# Bale hard in center



## ase117a (Jul 28, 2014)

Hello all, last year was out first year using a round baler. We have a New Holland BR750. We kept the bales presure low to try to help keep the weight down for our tractor. While feeding this winter we are finding that part way into the bale and it is packed rock hard. Can anyone help tell me what we might have done wrong? Thank you for any help you can provide.


----------



## mlappin (Jun 25, 2009)

Is the center off color or smells different than the res of the bale? Sounds like the center carmelized, which means it was a tad wet when baled.


----------



## ase117a (Jul 28, 2014)

Thank you, I bet that was the problem. It is a little off color and we have had some lose from moisture. I didn't realize being hard in the middle was also a sign we didn't let it dry out enough. If we bale wet in the future we have to put it on high pressure and pack tight right? Thank you again, I really appreciate your help.


----------



## Tx Jim (Jun 30, 2014)

ase117a said:


> . If we bale wet in the future we have to put it on high pressure and pack tight right? Thank you again, I really appreciate your help.


If moisture is too high when baling lowering pressure would be better for hay than raising pressure. If one desires to bale hay without the aid of preservatives then one needs to keep moisture at or below 15%. For my own feeding if I was wanting bales that weighed less I would lower diameter of bale not baling pressure.


----------



## Tim/South (Dec 12, 2011)

ase117a said:


> Thank you, I bet that was the problem. It is a little off color and we have had some lose from moisture.
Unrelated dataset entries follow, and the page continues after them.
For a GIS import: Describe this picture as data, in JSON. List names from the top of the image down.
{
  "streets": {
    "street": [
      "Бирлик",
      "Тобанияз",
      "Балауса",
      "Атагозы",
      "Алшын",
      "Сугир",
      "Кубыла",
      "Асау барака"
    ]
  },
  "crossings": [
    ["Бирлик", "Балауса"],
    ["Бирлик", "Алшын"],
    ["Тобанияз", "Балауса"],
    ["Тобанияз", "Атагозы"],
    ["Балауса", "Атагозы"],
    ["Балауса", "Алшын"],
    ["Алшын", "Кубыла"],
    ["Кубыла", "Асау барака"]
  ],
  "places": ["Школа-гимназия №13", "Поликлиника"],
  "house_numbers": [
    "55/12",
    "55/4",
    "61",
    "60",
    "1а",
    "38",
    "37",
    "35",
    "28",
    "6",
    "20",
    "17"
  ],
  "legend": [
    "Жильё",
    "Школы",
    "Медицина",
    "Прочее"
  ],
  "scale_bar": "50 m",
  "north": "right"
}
I didn't realize being hard in the middle was also a sign we didn't let it dry out enough. If we bale wet in the future we have to put it on high pressure and pack tight right? Thank you again, I really appreciate your help.


The moisture in the center has farther to travel to exit the bale. If the entire roll was tight then you would have probably seen more discoloration.

I agree with making the bales smaller than less dense if weight is the issue. If moisture is the problem then the hay may need more help to cure, i.e. more sunshine, a tedder or mower conditioner.


----------



## ase117a (Jul 28, 2014)

Thank you, I bet that was the problem. It is a little off color and we have had some lose from moisture. I didn't realize being hard in the middle was also a sign we didn't let it dry out enough. If we bale wet in the future we have to put it on high pressure and pack tight right? Thank you again, I really appreciate your help.


----------



## ase117a (Jul 28, 2014)

Thank you all again. We will be using this advice this season.


----------



## 8350HiTech (Jul 26, 2013)

ase117a said:


> Thank you, I bet that was the problem. It is a little off color and we have had some lose from moisture. I didn't realize being hard in the middle was also a sign we didn't let it dry out enough. If we bale wet in the future we have to put it on high pressure and pack tight right? Thank you again, I really appreciate your help.


Cranking up the pressure won't help you in wet hay. You'll either need to reduce pressure, get it drier, apply preservative, or wrap in plastic.


----------